Brown's budget had been balanced by a one-shot windfall of millions, the result of a change in the state's accounting system. Reagan has no such nest egg, and said he would need upwards of $240 million in new taxes just to stay even. Last week he even accused Brown of having "looted and drained" the state treasury, leaving his successor with the onus of levying new taxes. Reagan later explained that he had not implied any malfeasance on Brown's part, confessing that he was "addicted" to using the "simplest words."
As a token of his resolve to cut spending, Reagan's office announced that the new administration would make do with the old regime's stationery, crossing out the names of Brown's officials and typing in those of their successors. And rather than ask the state to build a new split-level to replace the Governor's 90-year-old gingerbread mansion in Sacramento--his wife Nancy calls it "a fire-trap"--Reagan said he would endorse the efforts of a citizens' group that is trying to raise money for a new official residence. "I'm not one," he said, "to look a gift house in the mouth."
Plenty from Washington. No matter what happens to their budgets in the state capitals, most Governors realize that the direction of state government depends more and more upon decisions made in Washington. It was thus appropriate that even as Rockefeller's budget was being presented in Albany, the Republican Governor--who brought the term "creative federalism" into current usage--was testifying in Washington before a Senate subcommittee studying ways in which the federal system can, in fact, be made more creative. The atmosphere was low-key, but nearly everyone had a story or two pointing out the bugs in the present system of federal grants.
If a mayor wants federal help in building a town sewage-treatment plant, West Virginia's Governor Hulett Smith pointed out, he may pick from five federal agencies and from five different sets of standards. If he addresses his letter to the Department of Health, Education and Welfare, he gets only 30% of the cost of the project. But if he mails it to the Department of Housing and Urban Development, he may hit something akin to the jackpot--a full 90%.

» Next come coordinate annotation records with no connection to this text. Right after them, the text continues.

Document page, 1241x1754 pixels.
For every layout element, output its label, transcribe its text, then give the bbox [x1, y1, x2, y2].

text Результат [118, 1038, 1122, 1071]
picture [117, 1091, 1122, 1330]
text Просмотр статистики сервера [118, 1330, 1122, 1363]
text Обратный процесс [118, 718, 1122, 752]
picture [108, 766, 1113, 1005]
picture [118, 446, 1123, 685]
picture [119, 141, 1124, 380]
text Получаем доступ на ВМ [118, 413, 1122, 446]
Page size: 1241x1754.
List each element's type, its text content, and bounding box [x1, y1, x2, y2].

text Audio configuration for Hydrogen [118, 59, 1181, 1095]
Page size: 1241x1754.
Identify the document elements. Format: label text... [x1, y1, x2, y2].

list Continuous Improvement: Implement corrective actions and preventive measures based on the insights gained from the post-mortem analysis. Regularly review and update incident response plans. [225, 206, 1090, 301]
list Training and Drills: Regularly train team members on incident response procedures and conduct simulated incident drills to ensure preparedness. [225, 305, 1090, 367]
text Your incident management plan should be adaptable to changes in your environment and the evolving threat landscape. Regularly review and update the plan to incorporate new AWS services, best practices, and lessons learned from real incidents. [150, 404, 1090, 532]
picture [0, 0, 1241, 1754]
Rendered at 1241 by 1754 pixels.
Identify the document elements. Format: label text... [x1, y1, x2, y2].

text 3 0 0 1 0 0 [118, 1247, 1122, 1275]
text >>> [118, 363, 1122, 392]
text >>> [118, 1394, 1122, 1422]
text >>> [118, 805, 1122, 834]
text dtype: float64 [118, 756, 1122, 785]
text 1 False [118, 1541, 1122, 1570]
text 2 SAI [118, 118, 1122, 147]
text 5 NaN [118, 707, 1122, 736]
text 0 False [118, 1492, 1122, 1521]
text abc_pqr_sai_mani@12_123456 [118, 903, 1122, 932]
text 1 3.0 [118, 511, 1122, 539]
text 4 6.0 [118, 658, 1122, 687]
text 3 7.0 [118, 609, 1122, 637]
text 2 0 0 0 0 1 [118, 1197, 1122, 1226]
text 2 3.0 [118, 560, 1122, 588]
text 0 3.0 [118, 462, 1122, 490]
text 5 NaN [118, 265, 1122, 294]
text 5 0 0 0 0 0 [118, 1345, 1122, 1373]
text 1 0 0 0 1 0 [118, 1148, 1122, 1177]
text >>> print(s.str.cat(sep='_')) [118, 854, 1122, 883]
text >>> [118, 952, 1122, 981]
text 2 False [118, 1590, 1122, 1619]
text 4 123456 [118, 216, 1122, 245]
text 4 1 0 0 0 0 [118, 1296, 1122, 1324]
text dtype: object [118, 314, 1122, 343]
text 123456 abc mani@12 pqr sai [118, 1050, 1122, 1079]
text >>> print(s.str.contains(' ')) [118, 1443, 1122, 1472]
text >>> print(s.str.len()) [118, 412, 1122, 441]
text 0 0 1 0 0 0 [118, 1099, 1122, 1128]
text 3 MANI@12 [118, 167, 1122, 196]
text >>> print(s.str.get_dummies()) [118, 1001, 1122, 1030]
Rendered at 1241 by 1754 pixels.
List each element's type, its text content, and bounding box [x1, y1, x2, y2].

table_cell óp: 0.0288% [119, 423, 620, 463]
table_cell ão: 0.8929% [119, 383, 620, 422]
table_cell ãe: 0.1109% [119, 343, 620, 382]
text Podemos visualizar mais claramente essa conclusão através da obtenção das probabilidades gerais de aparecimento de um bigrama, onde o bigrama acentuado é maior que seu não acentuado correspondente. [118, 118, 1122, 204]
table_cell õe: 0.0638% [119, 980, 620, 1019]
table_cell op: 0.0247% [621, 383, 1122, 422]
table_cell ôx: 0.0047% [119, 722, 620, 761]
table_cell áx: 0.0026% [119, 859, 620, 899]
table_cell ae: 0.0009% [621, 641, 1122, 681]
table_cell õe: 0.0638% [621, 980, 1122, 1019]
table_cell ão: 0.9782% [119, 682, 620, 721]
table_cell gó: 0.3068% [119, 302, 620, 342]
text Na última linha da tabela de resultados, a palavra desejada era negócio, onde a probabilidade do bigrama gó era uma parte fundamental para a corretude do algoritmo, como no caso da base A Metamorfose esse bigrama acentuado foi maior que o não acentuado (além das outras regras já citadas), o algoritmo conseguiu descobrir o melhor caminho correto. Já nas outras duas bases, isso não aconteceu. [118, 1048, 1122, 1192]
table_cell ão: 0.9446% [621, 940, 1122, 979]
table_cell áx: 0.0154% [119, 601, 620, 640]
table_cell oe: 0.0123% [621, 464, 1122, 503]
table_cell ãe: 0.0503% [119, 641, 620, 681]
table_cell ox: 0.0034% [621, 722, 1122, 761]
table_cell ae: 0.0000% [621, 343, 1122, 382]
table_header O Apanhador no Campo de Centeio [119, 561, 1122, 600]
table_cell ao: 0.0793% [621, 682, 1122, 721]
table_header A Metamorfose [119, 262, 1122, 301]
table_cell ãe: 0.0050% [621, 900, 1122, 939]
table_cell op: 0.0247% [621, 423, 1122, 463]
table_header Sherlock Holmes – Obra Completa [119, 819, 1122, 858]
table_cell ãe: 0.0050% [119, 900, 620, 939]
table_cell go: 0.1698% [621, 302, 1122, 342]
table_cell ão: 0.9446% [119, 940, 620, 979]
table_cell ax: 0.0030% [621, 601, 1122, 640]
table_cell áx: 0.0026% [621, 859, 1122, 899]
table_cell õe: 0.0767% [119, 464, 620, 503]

The Governors admitted, however, that the Federal Government in most cases steps in only because state governments have neglected their responsibilities. "Frequently," observed Vermont's Philip Hoff, "the states which cry the loudest for tax sharing are those which have failed to come to grips with their own tax problems." Even while conceding past errors, the Governors agreed that the states are ready to play a stronger role in the federal system. Their prelude promised that in statehouses and on Capitol Hill, federal-state relations will be more closely scrutinized this year than they have been for a generation.
* Thanks in part to anticipated revenues from a state lottery, approved by the voters last November, which Rocky's fiscal advisers hope will bring in $60 million a year.